● Action item:
Your response should contain only the lines running from the top of the data below through the line with "Apotheon (needs a", both included. Pictures must be omitted.

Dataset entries
'''
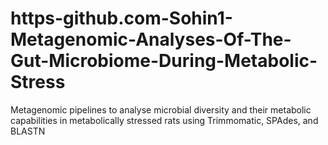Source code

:# https-github.com-Sohin1-Metagenomic-Analyses-Of-The-Gut-Microbiome-During-Metabolic-Stress
Metagenomic pipelines to analyse microbial diversity and their metabolic capabilities in metabolically stressed rats using Trimmomatic, SPAdes, and BLASTN
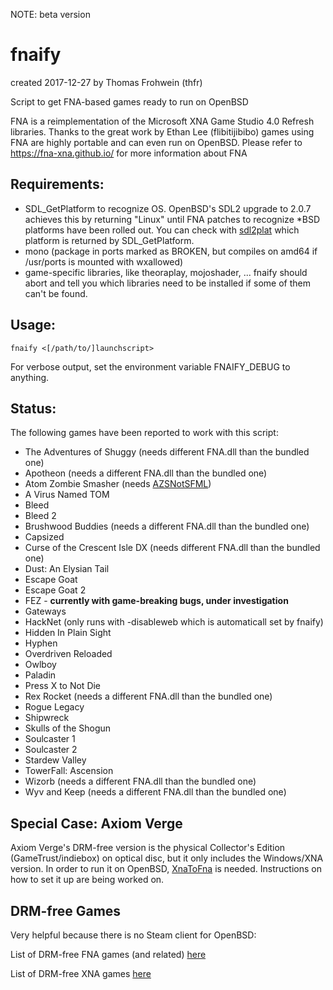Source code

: NOTE: beta version

fnaify
======

created 2017-12-27
by Thomas Frohwein (thfr)

Script to get FNA-based games ready to run on OpenBSD

FNA is a reimplementation of the Microsoft XNA Game Studio 4.0 Refresh libraries.
Thanks to the great work by Ethan Lee (flibitijibibo) games using FNA are
highly portable and can even run on OpenBSD. 
Please refer to https://fna-xna.github.io/ for more information about FNA

Requirements:
-------------

- SDL_GetPlatform to recognize OS. OpenBSD's SDL2 upgrade to 2.0.7
  achieves this by returning "Linux" until FNA patches to recognize
  *BSD platforms have been rolled out.
  You can check with [sdl2plat](https://github.com/thfrwn/sdl2plat)
  which platform is returned by SDL_GetPlatform.
- mono (package in ports marked as BROKEN, but compiles on amd64
  if /usr/ports is mounted with wxallowed)
- game-specific libraries, like theoraplay, mojoshader, ... fnaify
  should abort and tell you which libraries need to be installed if
  some of them can't be found.

Usage:
------

`fnaify <[/path/to/]launchscript>`

For verbose output, set the environment variable FNAIFY_DEBUG to anything.

Status:
-------

The following games have been reported to work with this script:

* The Adventures of Shuggy (needs different FNA.dll than the bundled one)
* Apotheon (needs a different FNA.dll than the bundled one)
* Atom Zombie Smasher (needs [AZSNotSFML](https://github.com/flibitijibibo/AZSNotSFML))
* A Virus Named TOM
* Bleed
* Bleed 2
* Brushwood Buddies (needs a different FNA.dll than the bundled one)
* Capsized
* Curse of the Crescent Isle DX (needs different FNA.dll than the bundled one)
* Dust: An Elysian Tail
* Escape Goat
* Escape Goat 2
* FEZ - **currently with game-breaking bugs, under investigation**
* Gateways
* HackNet (only runs with -disableweb which is automaticall set by fnaify)
* Hidden In Plain Sight
* Hyphen
* Overdriven Reloaded
* Owlboy
* Paladin
* Press X to Not Die
* Rex Rocket (needs a different FNA.dll than the bundled one)
* Rogue Legacy
* Shipwreck
* Skulls of the Shogun
* Soulcaster 1
* Soulcaster 2
* Stardew Valley
* TowerFall: Ascension
* Wizorb (needs a different FNA.dll than the bundled one)
* Wyv and Keep (needs a different FNA.dll than the bundled one)

Special Case: Axiom Verge
-------------------------

Axiom Verge's DRM-free version is the physical Collector's Edition (GameTrust/indiebox) on optical disc, but it only includes the Windows/XNA version. In order to run it on OpenBSD, [XnaToFna](https://github.com/0x0ade/XnaToFna) is needed. Instructions on how to set it up are being worked on.

DRM-free Games
--------------

Very helpful because there is no Steam client for OpenBSD:

List of DRM-free FNA games (and related) [here](https://github.com/thfrwn/fnaify/blob/master/drm-free.md)

List of DRM-free XNA games [here](https://github.com/thfrwn/fnaify/blob/master/drm-free-xna.md)
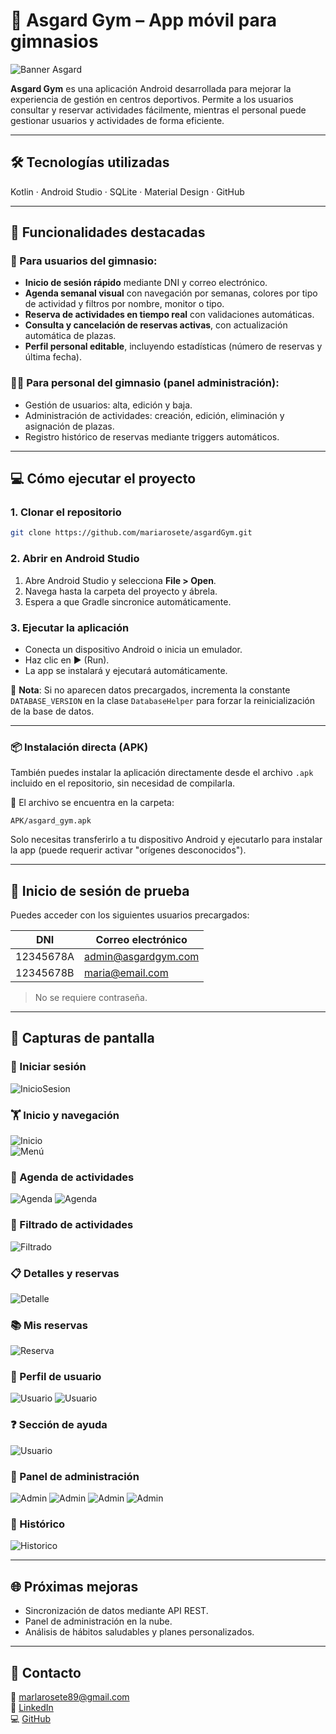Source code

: # 📱 Asgard Gym – App móvil para gimnasios

![Banner Asgard](https://github.com/mariarosete/asgardGym/blob/main/bannerAsgard.png?raw=true)

**Asgard Gym** es una aplicación Android desarrollada para mejorar la experiencia de gestión en centros deportivos. Permite a los usuarios consultar y reservar actividades fácilmente, mientras el personal puede gestionar usuarios y actividades de forma eficiente.

---

## 🛠 Tecnologías utilizadas

Kotlin · Android Studio · SQLite · Material Design · GitHub

---

## 🚀 Funcionalidades destacadas

### 👤 Para usuarios del gimnasio:

- **Inicio de sesión rápido** mediante DNI y correo electrónico.
- **Agenda semanal visual** con navegación por semanas, colores por tipo de actividad y filtros por nombre, monitor o tipo.
- **Reserva de actividades en tiempo real** con validaciones automáticas.
- **Consulta y cancelación de reservas activas**, con actualización automática de plazas.
- **Perfil personal editable**, incluyendo estadísticas (número de reservas y última fecha).

### 🧑‍💼 Para personal del gimnasio (panel administración):

- Gestión de usuarios: alta, edición y baja.
- Administración de actividades: creación, edición, eliminación y asignación de plazas.
- Registro histórico de reservas mediante triggers automáticos.

---

## 💻 Cómo ejecutar el proyecto

### 1. Clonar el repositorio

```bash
git clone https://github.com/mariarosete/asgardGym.git
```

### 2. Abrir en Android Studio

1. Abre Android Studio y selecciona **File > Open**.
2. Navega hasta la carpeta del proyecto y ábrela.
3. Espera a que Gradle sincronice automáticamente.

### 3. Ejecutar la aplicación

- Conecta un dispositivo Android o inicia un emulador.
- Haz clic en ▶️ (Run).
- La app se instalará y ejecutará automáticamente.

📌 **Nota**: Si no aparecen datos precargados, incrementa la constante `DATABASE_VERSION` en la clase `DatabaseHelper` para forzar la reinicialización de la base de datos.

---
### 📦 Instalación directa (APK)

También puedes instalar la aplicación directamente desde el archivo `.apk` incluido en el repositorio, sin necesidad de compilarla.

📁 El archivo se encuentra en la carpeta:  
```
APK/asgard_gym.apk
```

Solo necesitas transferirlo a tu dispositivo Android y ejecutarlo para instalar la app (puede requerir activar "orígenes desconocidos").

---

## 🔐 Inicio de sesión de prueba

Puedes acceder con los siguientes usuarios precargados:

| DNI         | Correo electrónico         |
|-------------|----------------------------|
| 12345678A   | admin@asgardgym.com        |
| 12345678B   | maria@email.com            |

> No se requiere contraseña.

---

## 📱 Capturas de pantalla

### 🔐 Iniciar sesión
![InicioSesion](https://github.com/mariarosete/asgardGym/blob/main/screenshots/Login.png?raw=true)  

### 🏋️ Inicio y navegación
![Inicio](https://github.com/mariarosete/asgardGym/blob/main/screenshots/Pantalla_Principal.png?raw=true)  
![Menú](https://github.com/mariarosete/asgardGym/blob/main/screenshots/Menu.png?raw=true)

### 📅 Agenda de actividades  
![Agenda](https://github.com/mariarosete/asgardGym/blob/main/screenshots/Agenda.png?raw=true)
![Agenda](https://github.com/mariarosete/asgardGym/blob/main/screenshots/Agenda_Actividades.png?raw=true)

### 🔎 Filtrado de actividades
![Filtrado](https://github.com/mariarosete/asgardGym/blob/main/screenshots/Filtro.png?raw=true)

### 📋 Detalles y reservas  
![Detalle](https://github.com/mariarosete/asgardGym/blob/main/screenshots/DEtalles.png?raw=true)  

### 📚 Mis reservas  
![Reserva](https://github.com/mariarosete/asgardGym/blob/main/screenshots/Reservas.png?raw=true)

### 👤 Perfil de usuario
![Usuario](https://github.com/mariarosete/asgardGym/blob/main/screenshots/Usuario.png?raw=true)
![Usuario](https://github.com/mariarosete/asgardGym/blob/main/screenshots/Detalles_Usuario.png?raw=true)

### ❓ Sección de ayuda
![Usuario](https://github.com/mariarosete/asgardGym/blob/main/screenshots/Ayuda.png?raw=true)

### 👤 Panel de administración 
![Admin](https://github.com/mariarosete/asgardGym/blob/main/screenshots/Panel_Admin.png?raw=true)
![Admin](https://github.com/mariarosete/asgardGym/blob/main/screenshots/Crud_Actividades.png?raw=true)
![Admin](https://github.com/mariarosete/asgardGym/blob/main/screenshots/Actividad.png?raw=true)
![Admin](https://github.com/mariarosete/asgardGym/blob/main/screenshots/Crear_Usuario.png?raw=true)

### 📜 Histórico
![Historico](https://github.com/mariarosete/asgardGym/blob/main/screenshots/Historico.png?raw=true)

---

## 🌐 Próximas mejoras

- Sincronización de datos mediante API REST.
- Panel de administración en la nube.
- Análisis de hábitos saludables y planes personalizados.

---

## 📩 Contacto

📧 marlarosete89@gmail.com  
🔗 [LinkedIn](https://linkedin.com/in/mariarosetesuarez)  
💻 [GitHub](https://github.com/mariarosete)
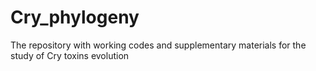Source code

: # Cry_phylogeny
The repository with working codes and supplementary materials for the study of Cry toxins evolution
'''
● The answer:
Source code

:# https-github.com-Sohin1-Metagenomic-Analyses-Of-The-Gut-Microbiome-During-Metabolic-Stress
Metagenomic pipelines to analyse microbial diversity and their metabolic capabilities in metabolically stressed rats using Trimmomatic, SPAdes, and BLASTN
Source code

: NOTE: beta version

fnaify
======

created 2017-12-27
by Thomas Frohwein (thfr)

Script to get FNA-based games ready to run on OpenBSD

FNA is a reimplementation of the Microsoft XNA Game Studio 4.0 Refresh libraries.
Thanks to the great work by Ethan Lee (flibitijibibo) games using FNA are
highly portable and can even run on OpenBSD. 
Please refer to https://fna-xna.github.io/ for more information about FNA

Requirements:
-------------

- SDL_GetPlatform to recognize OS. OpenBSD's SDL2 upgrade to 2.0.7
  achieves this by returning "Linux" until FNA patches to recognize
  *BSD platforms have been rolled out.
  You can check with [sdl2plat](https://github.com/thfrwn/sdl2plat)
  which platform is returned by SDL_GetPlatform.
- mono (package in ports marked as BROKEN, but compiles on amd64
  if /usr/ports is mounted with wxallowed)
- game-specific libraries, like theoraplay, mojoshader, ... fnaify
  should abort and tell you which libraries need to be installed if
  some of them can't be found.

Usage:
------

`fnaify <[/path/to/]launchscript>`

For verbose output, set the environment variable FNAIFY_DEBUG to anything.

Status:
-------

The following games have been reported to work with this script:

* The Adventures of Shuggy (needs different FNA.dll than the bundled one)
* Apotheon (needs a different FNA.dll than the bundled one)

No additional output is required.